Your template set should process the same elements matched by templates in the original module, to ensure complete coverage.
Include the same set of <xsl:param> elements in each template to interface properly with any calling templates, although you can set different values for your parameters.
Any templates that are used like subroutines to return a value should return the same data type.
Another approach to customizing the stylesheets is to write your own driver file. Instead of using <xsl:import href="docbook.xsl"/>, you copy that file to a new name and rewrite any of the <xsl:include/> instructions to assemble a custom collection of stylesheet modules. One reason to do this is to speed up processing by reducing the size of the stylesheet. If you are using a customized DocBook DTD that omits many elements you never use, you might be able to omit those modules of the stylesheet.
The DocBook stylesheets include features for localizing generated text, that is, printing any generated text in a language other than the default English. In general, the stylesheets will switch to the language identified by a lang attribute when processing elements in your documents. If your documents use the lang attribute, then you don't need to customize the stylesheets at all for localization.
As far as the stylesheets go, a lang attribute is inherited by the descendents of a document element. The stylesheet searches for a lang attribute using this XPath expression:
<xsl:variable name="lang-attr" select="($target/ancestor-or-self::*/@lang |$target/ancestor-or-self::*/@xml:lang)[last()]"/>
This locates the attribute on the current element or its most recent ancestor. Thus a lang attribute is in effect for an element and all of its descendents, unless it is reset in one of those descendents. If you define it in only your document root element, then it applies to the whole document:
<?xml version="1.0"?> <!DOCTYPE book PUBLIC "-//OASIS//DTD DocBook XML V4.0//EN" "docbook.dtd"> <book lang="fr"> ... </book>
When text is being generated, the stylesheet checks the most recent lang attribute and looks up the generated text strings for that language in a localization XML file. These are located in the common directory of the stylesheets, one file per language. Here is the top of the file fr.xml:
<localization language="fr"> <gentext key="abstract" text="Résumé"/> <gentext key="answer" text="R:"/> <gentext key="appendix" text="Annexe"/> <gentext key="article" text="Article"/> <gentext key="bibliography" text="Bibliographie"/> ...
The stylesheet templates use the gentext key names, and then the stylesheet looks up the associated text value when the document is processed with that lang setting. The file l10n.xml (note the .xml suffix) lists the filenames of all the supported languages.
You can also create a custom stylesheet that sets the language. That might be useful if your documents don't make appropriate use of the lang attribute. The module l10n.xsl defines two global variables that can be overridden with an importing stylesheet as described above. Here are their default definitions:
<xsl:variable name="l10n.gentext.language"></xsl:variable> <xsl:variable name="l10n.gentext.default.language">en</xsl:variable>
The first one sets the language for all elements, regardless of an element's lang attribute value. The second just sets a default language for any elements that haven't got a lang setting of their own (or their ancestors).

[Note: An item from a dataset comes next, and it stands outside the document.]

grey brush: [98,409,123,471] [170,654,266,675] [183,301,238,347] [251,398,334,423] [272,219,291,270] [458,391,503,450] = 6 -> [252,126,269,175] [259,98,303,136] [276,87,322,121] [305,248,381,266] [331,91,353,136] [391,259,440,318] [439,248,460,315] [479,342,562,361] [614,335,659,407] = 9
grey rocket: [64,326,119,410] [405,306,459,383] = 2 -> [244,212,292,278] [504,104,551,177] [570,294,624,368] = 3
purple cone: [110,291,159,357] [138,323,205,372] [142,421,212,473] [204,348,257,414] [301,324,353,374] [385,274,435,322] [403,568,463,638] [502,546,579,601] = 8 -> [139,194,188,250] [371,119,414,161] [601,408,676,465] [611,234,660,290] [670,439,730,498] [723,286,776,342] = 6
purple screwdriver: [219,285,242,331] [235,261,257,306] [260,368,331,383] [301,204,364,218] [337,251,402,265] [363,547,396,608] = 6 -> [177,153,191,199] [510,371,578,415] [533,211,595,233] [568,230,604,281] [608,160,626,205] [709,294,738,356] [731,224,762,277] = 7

[14] See Formally Published CALS Standards for more information.
[15] Language codes should conform to IETF RFC 3066.
[16] The use of uppercase names here is intentional. These are not attributes that an author is ever expected to type. In XML, which is case-sensitive, using uppercase for things like this reduces the likelihood of collision with “real” attribute names in the DTD.
[17] Technically, the scope extends to the end tag of the parent of the <xsl:variable> element. That is effectively the last sibling.